■ **Your task**:
Among the lines of data below, reproduce only those from the one with "29.21 109.22 -90))" through the one with "36.83 109.22 -90))", exactly as they stand, both ends included.
**** Records for processing
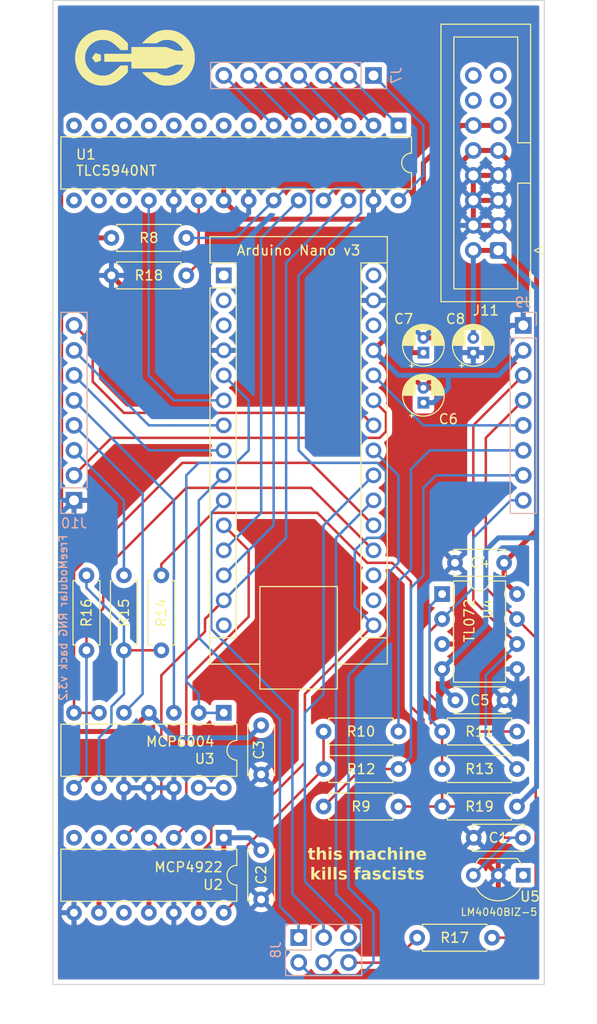
<source format=kicad_pcb>
(kicad_pcb
	(version 20240108)
	(generator "pcbnew")
	(generator_version "8.0")
	(general
		(thickness 1.6)
		(legacy_teardrops no)
	)
	(paper "A4")
	(title_block
		(title "RNG Back")
		(date "2024-02-27")
		(rev "v3.2")
		(company "FreeModular")
	)
	(layers
		(0 "F.Cu" signal)
		(31 "B.Cu" signal)
		(32 "B.Adhes" user "B.Adhesive")
		(33 "F.Adhes" user "F.Adhesive")
		(34 "B.Paste" user)
		(35 "F.Paste" user)
		(36 "B.SilkS" user "B.Silkscreen")
		(37 "F.SilkS" user "F.Silkscreen")
		(38 "B.Mask" user)
		(39 "F.Mask" user)
		(40 "Dwgs.User" user "User.Drawings")
		(41 "Cmts.User" user "User.Comments")
		(42 "Eco1.User" user "User.Eco1")
		(43 "Eco2.User" user "User.Eco2")
		(44 "Edge.Cuts" user)
		(45 "Margin" user)
		(46 "B.CrtYd" user "B.Courtyard")
		(47 "F.CrtYd" user "F.Courtyard")
		(48 "B.Fab" user)
		(49 "F.Fab" user)
		(50 "User.1" user)
		(51 "User.2" user)
		(52 "User.3" user)
		(53 "User.4" user)
		(54 "User.5" user)
		(55 "User.6" user)
		(56 "User.7" user)
		(57 "User.8" user)
		(58 "User.9" user)
	)
	(setup
		(stackup
			(layer "F.SilkS"
				(type "Top Silk Screen")
			)
			(layer "F.Paste"
				(type "Top Solder Paste")
			)
			(layer "F.Mask"
				(type "Top Solder Mask")
				(thickness 0.01)
			)
			(layer "F.Cu"
				(type "copper")
				(thickness 0.035)
			)
			(layer "dielectric 1"
				(type "core")
				(thickness 1.51)
				(material "FR4")
				(epsilon_r 4.5)
				(loss_tangent 0.02)
			)
			(layer "B.Cu"
				(type "copper")
				(thickness 0.035)
			)
			(layer "B.Mask"
				(type "Bottom Solder Mask")
				(thickness 0.01)
			)
			(layer "B.Paste"
				(type "Bottom Solder Paste")
			)
			(layer "B.SilkS"
				(type "Bottom Silk Screen")
			)
			(copper_finish "None")
			(dielectric_constraints no)
		)
		(pad_to_mask_clearance 0)
		(allow_soldermask_bridges_in_footprints no)
		(aux_axis_origin 50.8 50.8)
		(grid_origin 50.8 50.8)
		(pcbplotparams
			(layerselection 0x00010fc_ffffffff)
			(plot_on_all_layers_selection 0x0000000_00000000)
			(disableapertmacros no)
			(usegerberextensions no)
			(usegerberattributes yes)
			(usegerberadvancedattributes yes)
			(creategerberjobfile yes)
			(dashed_line_dash_ratio 12.000000)
			(dashed_line_gap_ratio 3.000000)
			(svgprecision 4)
			(plotframeref no)
			(viasonmask no)
			(mode 1)
			(useauxorigin no)
			(hpglpennumber 1)
			(hpglpenspeed 20)
			(hpglpendiameter 15.000000)
			(pdf_front_fp_property_popups yes)
			(pdf_back_fp_property_popups yes)
			(dxfpolygonmode yes)
			(dxfimperialunits yes)
			(dxfusepcbnewfont yes)
			(psnegative no)
			(psa4output no)
			(plotreference yes)
			(plotvalue yes)
			(plotfptext yes)
			(plotinvisibletext no)
			(sketchpadsonfab no)
			(subtractmaskfromsilk yes)
			(outputformat 1)
			(mirror no)
			(drillshape 0)
			(scaleselection 1)
			(outputdirectory "../rng_back_gerber/")
		)
	)
	(net 0 "")
	(net 1 "unconnected-(A1-D1{slash}TX-Pad1)")
	(net 2 "unconnected-(A1-D0{slash}RX-Pad2)")
	(net 3 "unconnected-(A1-~{RESET}-Pad3)")
	(net 4 "GND")
	(net 5 "CV_CLOCK")
	(net 6 "LED_PWM_REF")
	(net 7 "RE_B")
	(net 8 "RE_A")
	(net 9 "GATE_B_OUT")
	(net 10 "GATE_A_OUT")
	(net 11 "DAC_CS")
	(net 12 "LED_LATCH")
	(net 13 "LED_BLANK")
	(net 14 "SPI_MOSI")
	(net 15 "unconnected-(A1-D12-Pad15)")
	(net 16 "SPI_SCK")
	(net 17 "unconnected-(A1-3V3-Pad17)")
	(net 18 "unconnected-(A1-AREF-Pad18)")
	(net 19 "CV_BIAS")
	(net 20 "CV_ENABLE")
	(net 21 "ENABLED_LED")
	(net 22 "TRIG_IN_LED")
	(net 23 "RE_SWITCH")
	(net 24 "POT_RANDOM")
	(net 25 "+5V")
	(net 26 "unconnected-(A1-~{RESET}-Pad28)")
	(net 27 "unconnected-(A1-VIN-Pad30)")
	(net 28 "VREF_-5")
	(net 29 "-12V")
	(net 30 "+12V")
	(net 31 "Net-(J7-Pin_1)")
	(net 32 "Net-(J7-Pin_2)")
	(net 33 "Net-(J7-Pin_3)")
	(net 34 "Net-(J7-Pin_4)")
	(net 35 "OUTPUT_PREAMP_UNIPOLAR")
	(net 36 "GAIN_B")
	(net 37 "GAIN_A")
	(net 38 "POT_BIAS")
	(net 39 "INPUT_CV_BIAS")
	(net 40 "INPUT_CV_ENABLE")
	(net 41 "INPUT_CV_CLOCK")
	(net 42 "Net-(J7-Pin_5)")
	(net 43 "Net-(J7-Pin_6)")
	(net 44 "Net-(J7-Pin_7)")
	(net 45 "unconnected-(J11-Pin_13-Pad13)")
	(net 46 "unconnected-(J11-Pin_14-Pad14)")
	(net 47 "unconnected-(J11-Pin_15-Pad15)")
	(net 48 "unconnected-(J11-Pin_16-Pad16)")
	(net 49 "Net-(U1-IREF)")
	(net 50 "Net-(U3C--)")
	(net 51 "DAC_OUT")
	(net 52 "OUTPUT_PREAMP_BIPOLAR")
	(net 53 "unconnected-(U1-OUT7-Pad7)")
	(net 54 "unconnected-(U1-OUT8-Pad8)")
	(net 55 "unconnected-(U1-OUT9-Pad9)")
	(net 56 "unconnected-(U1-OUT10-Pad10)")
	(net 57 "unconnected-(U1-OUT11-Pad11)")
	(net 58 "unconnected-(U1-OUT12-Pad12)")
	(net 59 "unconnected-(U1-OUT13-Pad13)")
	(net 60 "unconnected-(U1-OUT14-Pad14)")
	(net 61 "unconnected-(U1-OUT15-Pad15)")
	(net 62 "unconnected-(U1-XERR-Pad16)")
	(net 63 "unconnected-(U1-SOUT-Pad17)")
	(net 64 "unconnected-(U2-NC-Pad2)")
	(net 65 "unconnected-(U2-NC-Pad6)")
	(net 66 "unconnected-(U2-NC-Pad7)")
	(net 67 "unconnected-(U2-VB-Pad10)")
	(net 68 "Net-(U3D--)")
	(net 69 "TRIG_SWTICH")
	(net 70 "OUTPUT_PREAMP")
	(net 71 "Net-(R11-Pad2)")
	(net 72 "RANDOM_OUT")
	(footprint "Resistor_THT:R_Axial_DIN0207_L6.3mm_D2.5mm_P7.62mm_Horizontal" (layer "F.Cu") (at 33.02 109.22 -90))
	(footprint "Capacitor_THT:C_Disc_D5.0mm_W2.5mm_P5.00mm" (layer "F.Cu") (at 71.715 107.95 180))
	(footprint "Resistor_THT:R_Axial_DIN0207_L6.3mm_D2.5mm_P7.62mm_Horizontal" (layer "F.Cu") (at 29.21 109.22 -90))
	(footprint "Package_TO_SOT_THT:TO-92L_Inline_Wide" (layer "F.Cu") (at 73.66 139.7 180))
	(footprint "Resistor_THT:R_Axial_DIN0207_L6.3mm_D2.5mm_P7.62mm_Horizontal" (layer "F.Cu") (at 70.485 146.05 180))
	(footprint "Connector_IDC:IDC-Header_2x08_P2.54mm_Vertical" (layer "F.Cu") (at 71.12 76.2 180))
	(footprint "Resistor_THT:R_Axial_DIN0207_L6.3mm_D2.5mm_P7.62mm_Horizontal" (layer "F.Cu") (at 36.83 109.22 -90))
	(footprint "Capacitor_THT:CP_Radial_D4.0mm_P1.50mm" (layer "F.Cu") (at 63.5 91.67 90))
	(footprint "Module:Arduino_Nano" (layer "F.Cu") (at 43.18 78.74))
	(footprint "Resistor_THT:R_Axial_DIN0207_L6.3mm_D2.5mm_P7.62mm_Horizontal" (layer "F.Cu") (at 39.37 78.74 180))
	(footprint "Resistor_THT:R_Axial_DIN0207_L6.3mm_D2.5mm_P7.62mm_Horizontal" (layer "F.Cu") (at 53.34 125.095))
	(footprint "Capacitor_THT:CP_Radial_D4.0mm_P1.50mm" (layer "F.Cu") (at 68.58 86.59 90))
	(footprint "Package_DIP:DIP-14_W7.62mm" (layer "F.Cu") (at 43.18 123.19 -90))
	(footprint "Package_DIP:DIP-14_W7.62mm" (layer "F.Cu") (at 43.18 135.89 -90))
	(footprint "Resistor_THT:R_Axial_DIN0207_L6.3mm_D2.5mm_P7.62mm_Horizontal" (layer "F.Cu") (at 39.37 74.93 180))
	(footprint "Package_DIP:DIP-8_W7.62mm" (layer "F.Cu") (at 65.405 111.125))
	(footprint "Capacitor_THT:CP_Radial_D4.0mm_P1.50mm" (layer "F.Cu") (at 63.5 86.59 90))
	(footprint "Capacitor_THT:C_Disc_D5.0mm_W2.5mm_P5.00mm" (layer "F.Cu") (at 73.62 135.89 180))
	(footprint "Resistor_THT:R_Axial_DIN0207_L6.3mm_D2.5mm_P7.62mm_Horizontal" (layer "F.Cu") (at 60.96 132.715 180))
	(footprint "Package_DIP:DIP-28_W7.62mm" (layer "F.Cu") (at 60.96 63.5 -90))
	(footprint "Capacitor_THT:C_Disc_D5.0mm_W2.5mm_P5.00mm" (layer "F.Cu") (at 46.99 137.16 -90))
	(footprint "Resistor_THT:R_Axial_DIN0207_L6.3mm_D2.5mm_P7.62mm_Horizontal" (layer "F.Cu") (at 73.025 125.095 180))
	(footprint "Capacitor_THT:C_Disc_D5.0mm_W2.5mm_P5.00mm" (layer "F.Cu") (at 46.99 124.46 -90))
	(footprint "Resistor_THT:R_Axial_DIN0207_L6.3mm_D2.5mm_P7.62mm_Horizontal"
		(layer "F.Cu")
		(uuid "e44f856f-69c9-403b-892a-efd129020bc9")
		(at 73.025 132.715 180)
		(descr "Resistor, Axial_DIN0207 series, Axial, Horizontal, pin pitch=7.62mm, 0.25W = 1/4W, length*diameter=6.3*2.5mm^2, http://cdn-reichelt.de/documents/datenblatt/B400/1
... [531369 chars truncated]
</source>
********
■ **Task answer**:
	(footprint "Resistor_THT:R_Axial_DIN0207_L6.3mm_D2.5mm_P7.62mm_Horizontal" (layer "F.Cu") (at 29.21 109.22 -90))
	(footprint "Package_TO_SOT_THT:TO-92L_Inline_Wide" (layer "F.Cu") (at 73.66 139.7 180))
	(footprint "Resistor_THT:R_Axial_DIN0207_L6.3mm_D2.5mm_P7.62mm_Horizontal" (layer "F.Cu") (at 70.485 146.05 180))
	(footprint "Connector_IDC:IDC-Header_2x08_P2.54mm_Vertical" (layer "F.Cu") (at 71.12 76.2 180))
	(footprint "Resistor_THT:R_Axial_DIN0207_L6.3mm_D2.5mm_P7.62mm_Horizontal" (layer "F.Cu") (at 36.83 109.22 -90))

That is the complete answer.